Task objective: Pick up the TV season summary below about the Green family's Los Angeles diamond business and carry it on from its last sentence.

═══ Page excerpt

Green and Green Diamonds is a prosperous high-end diamond jewelry company in Los Angeles run by kindly head of the family Isaac Green (Raymond J. Barry, The 100), his surly and uncouth brother-in-law Cam (Ray Winstone, Beowulf), his wayward eldest son Freddy (Jeremy Sisto, Population 436, Kidnapped), who also happens to be basically Rainman with diamonds, and youngest son, Jake (Cam Gigandet, Priest), who is very business savvy. A drunken tragedy wherein Freddy shoots and kills Avi, one of their diamond suppliers, throws the family into a tailspin, especially since the victim was not only someone the boys grew up with and have known all their lives, but also someone who will be very much missed by his employer, the imposing Lady Rah (Judith Shekoni). Although the family does everything they can to get ahead of the situation, Lady Rah wants payback, and Avi was a big earner, so in her eyes, the Green's owe her some 25 million bucks.
They don't have that kind of liquid cash, which causes them to turn to more unscrupulous methods to raise the money, including getting into bed with Rah on some pretty unsavory and dangerous deals. But not everything is as it seems, especially Lady Rah, and we soon learn that there is a world of back-stabbing and treachery going on, and they are all just steps away from their own personal graves.
To make matters worse, another old friend from childhood, Carlos (Reynaldo Gallegos), is a detective and he has his own suspicions about what really happened to Avi and has no plans of giving up until the murder is solved. Meanwhile, Jake's ex-wife Ava (Audrey Marie Anderson, Arrow, The Walking Dead) is clueless about what is going on in the business until she finds herself thrust in the middle of it and fighting for the Green family legacy on behalf of her young daughter.
Finally, things really start to heat up about halfway through the season with the introduction of the enigmatic and terrifying diamond magnate Pieter Van De Bruin (Donald Sutherland, Dirty Sexy Money, The Hunger Games), who shares a shady past past with Cam Green and has clear designs on the complete destruction of Green and Green, at almost any cost.

══════
═══ Dataset content

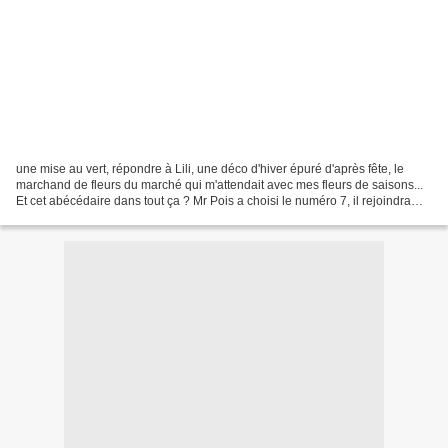
une mise au vert, répondre à Lili, une déco d'hiver épuré d'après fête, le
marchand de fleurs du marché qui m'attendait avec mes fleurs de saisons...
Et cet abécédaire dans tout ça ? Mr Pois a choisi le numéro 7, il rejoindra
Fanny! Merci à toutes pour...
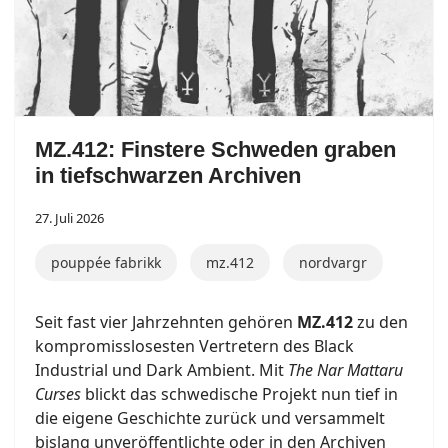
MZ.412: Finstere Schweden graben
in tiefschwarzen Archiven
27. Juli 2026
pouppée fabrikk
mz.412
nordvargr
Seit fast vier Jahrzehnten gehören
MZ.412
zu den
kompromisslosesten Vertretern des Black
Industrial und Dark Ambient. Mit
The Nar Mattaru
Curses
blickt das schwedische Projekt nun tief in
die eigene Geschichte zurück und versammelt
bislang unveröffentlichte oder in den Archiven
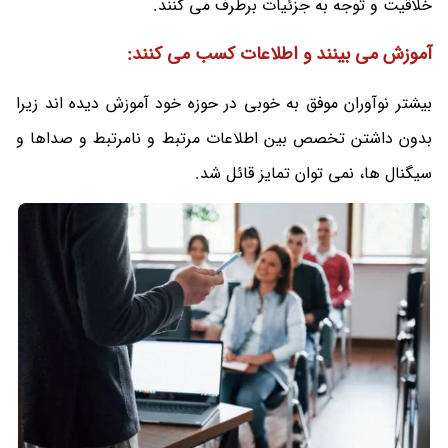
خلاقیت و توجه به جزئیات برطرف می کنند.
آموزش می بینند و اطلاعات کسب می کنند:
بیشتر نوآوران موفق به خوبی در حوزه خود آموزش دیده اند زیرا
بدون داشتن تخصص بین اطلاعات مرتبط و نامرتبط و صداها و
سیگنال ها، نمی توان تمایز قائل شد.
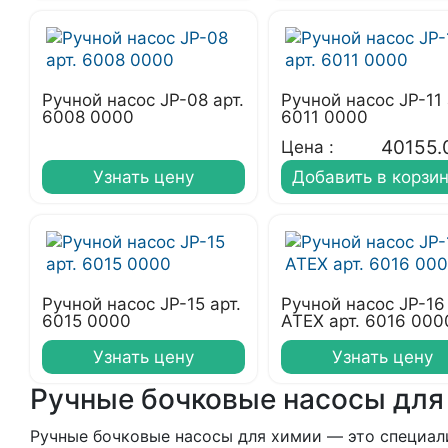
Ручной насос JP-08 арт.
Ручной насос JP-11 
6008 0000
6011 0000
40155.
Цена :
Узнать цену
Добавить в корзи
Ручной насос JP-15 арт.
Ручной насос JP-16
6015 0000
ATEX арт. 6016 000
Узнать цену
Узнать цену
Ручные бочковые насосы для
Ручные бочковые насосы для химии — это специал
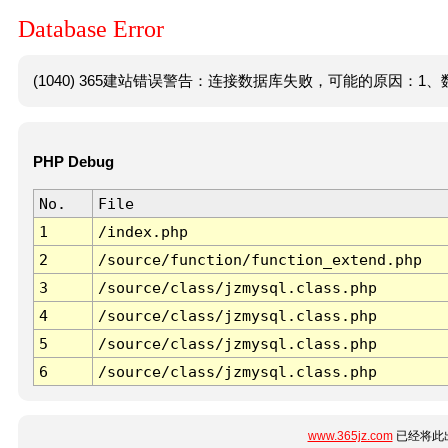
Database Error
(1040) 365建站错误警告：连接数据库失败，可能的原因：1、数
PHP Debug
No.
File
1
/index.php
2
/source/function/function_extend.php
3
/source/class/jzmysql.class.php
4
/source/class/jzmysql.class.php
5
/source/class/jzmysql.class.php
6
/source/class/jzmysql.class.php
www.365jz.com
已经将此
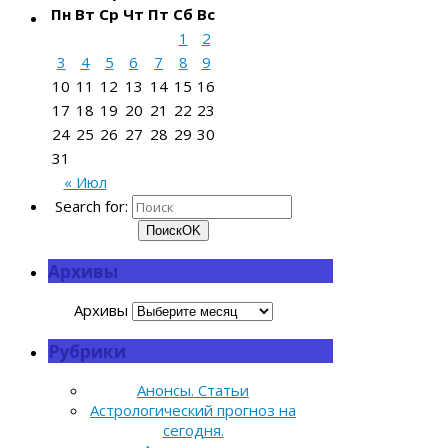
Пн
Вт
Ср
Чт
Пт
Сб
Вс
1
2
3
4
5
6
7
8
9
10
11
12
13
14
15
16
17
18
19
20
21
22
23
24
25
26
27
28
29
30
31
« Июл
Search for:
Поиск
OK
Архивы
Архивы
Рубрики
Анонсы. Статьи
Астрологический прогноз на
сегодня.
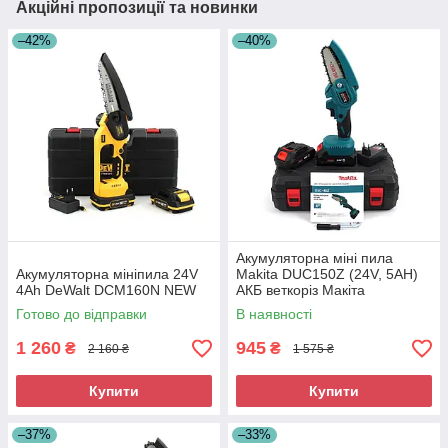
Акційні пропозиції та новинки
–42%
–40%
Акумуляторна міні пила
Акумуляторна мініпила 24V
Makita DUC150Z (24V, 5AH)
4Ah DeWalt DCM160N NEW
АКБ веткоріз Макіта
Готово до відправки
В наявності
1 260
945
₴
₴
2 160 ₴
1 575 ₴
Купити
Купити
–37%
–33%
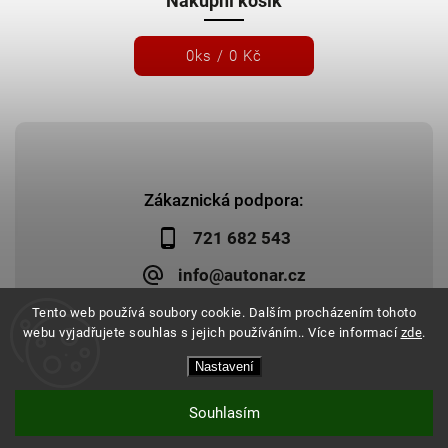
Nákupní košík
0
ks /
0 Kč
Zákaznická podpora:
721 682 543
info@autonar.cz
Tento web používá soubory cookie. Dalším procházením tohoto
webu vyjadřujete souhlas s jejich používáním.. Více informací
zde
.
Nastavení
Copyright 2026
Autonar.cz
. Všechna práva vyhrazena.
Upravit nastavení cookies
Vytvořil
Shoptet
| Design
Shoptak.cz
|
Systedo Marketing
Souhlasím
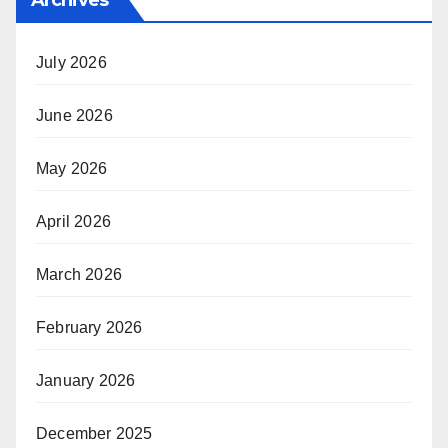
Archives
July 2026
June 2026
May 2026
April 2026
March 2026
February 2026
January 2026
December 2025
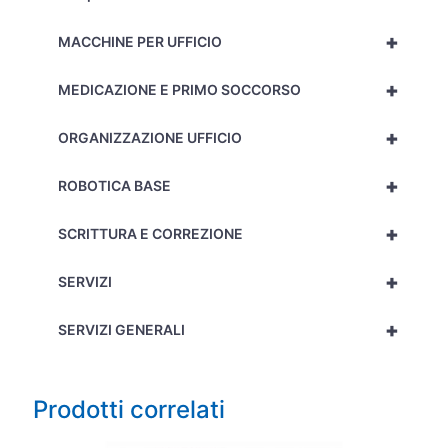
+
MACCHINE PER UFFICIO
+
MEDICAZIONE E PRIMO SOCCORSO
+
ORGANIZZAZIONE UFFICIO
+
ROBOTICA BASE
+
SCRITTURA E CORREZIONE
+
SERVIZI
+
SERVIZI GENERALI
Prodotti correlati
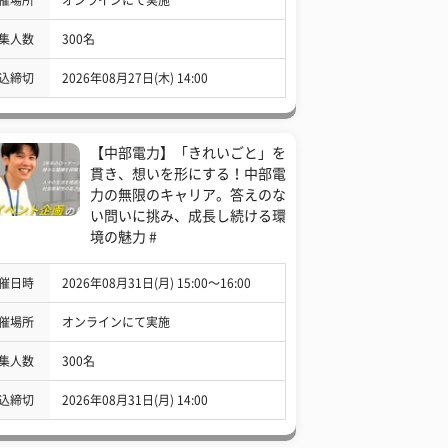
集人数
300名
込締切
2026年08月27日(木) 14:00
【中部電力】「きれいごと」を
貫き、想いを形にする！中部電
力の無限のキャリア。答えのな
い問いに挑み、成長し続ける環
境の魅力 #
催日時
2026年08月31日(月) 15:00〜16:00
催場所
オンラインにて実施
集人数
300名
込締切
2026年08月31日(月) 14:00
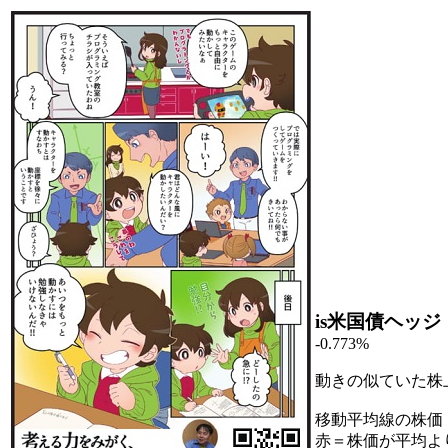
is米国債ヘッジ
-0.773%
動きの似ていた株
移動平均線の株価
赤＝株価が平均よ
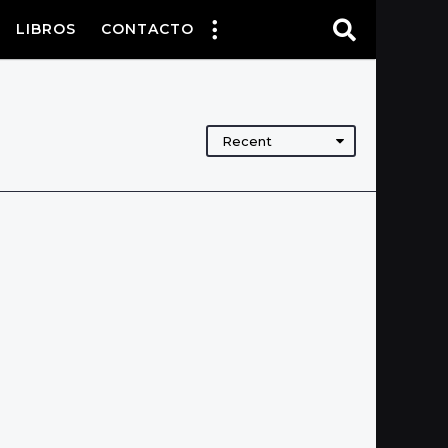
LIBROS
CONTACTO
Recent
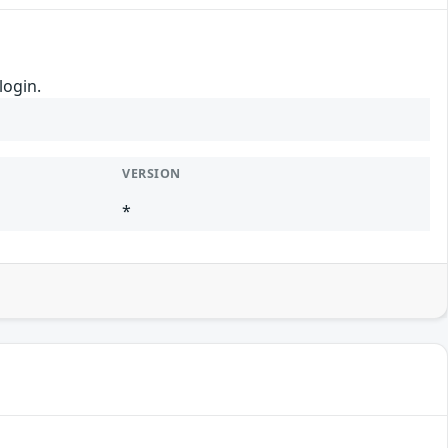
login.
VERSION
*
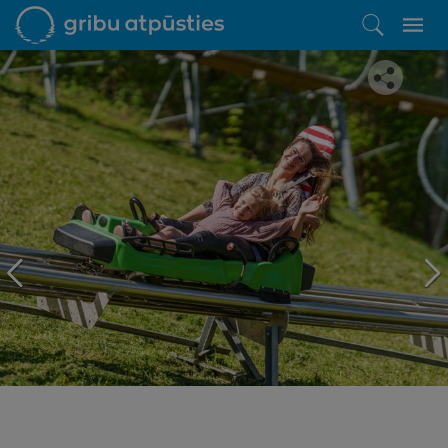
Iepatikās šis piedāvājums?
Līdz brīnišķīgai atpūtai atlikuši tikai daži soļi
PĒRKU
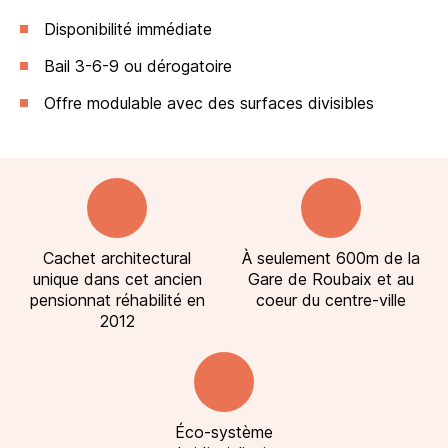
Disponibilité immédiate
Bail 3-6-9 ou dérogatoire
Offre modulable avec des surfaces divisibles
Cachet architectural
À seulement 600m de la
unique dans cet ancien
Gare de Roubaix et au
pensionnat réhabilité en
coeur du centre-ville
2012
Éco-système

══════

Expected answer:
First, let me say that Antoine Fuqua only directs the first episode and it shows. The man has a distinct style of directing (which I love) and it's woefully missing in Ice: Season One. As I watched, I found myself confused by the Green family's behavior. Here is this upstanding family who have been selling diamonds for decades, literally spiriting a huge diamond called the Holocaust Diamond out of Germany's grasp in order to start their company in America so long ago, and they find themselves caught up in a world of crap. Sure, Freddy's poor decisions have much to do with it and instead of kicking him to the curb and letting Lady Rah take out her vengeance, they chose to save him because, in truth, he is a diamond savant when it comes to looking at the stones and reading them like a book without even so much as a jewelry loupe. But still...
It's been quite a while since I worked in the fine jewelry business, but there were a few things that went on here that gave me pause, such as them trying to pass off stolen and completely illegal diamonds by forging some papers. Come on! Stones of this size and quality have a laser engraved serial number on them and, in this day and age, I can't imagine them not being flagged on Interpol, so I don't think it's as easy as a simple document forgery. Second, if you have a 4K setup, you'll see more than you want to see on Ice: Season One. No, I am not talking about the male nudity that often occurs, although that was probably better left out, but I am referring to an amusing sex scene between Ava and Jake. When the camera pans out to show her from the back, you can clearly see her flesh-colored underwear, and even her daintily placed hand on her backside doesn't change that. She has no butt crack and it just looked weird. Also, the story takes place in Los Angeles, but the regular rain showers tells me it's filmed in Vancouver or thereabouts. Yes, you can have some iconic shots of L.A., but Vancouver doesn't quite cut it as a dupe for L.A. to me.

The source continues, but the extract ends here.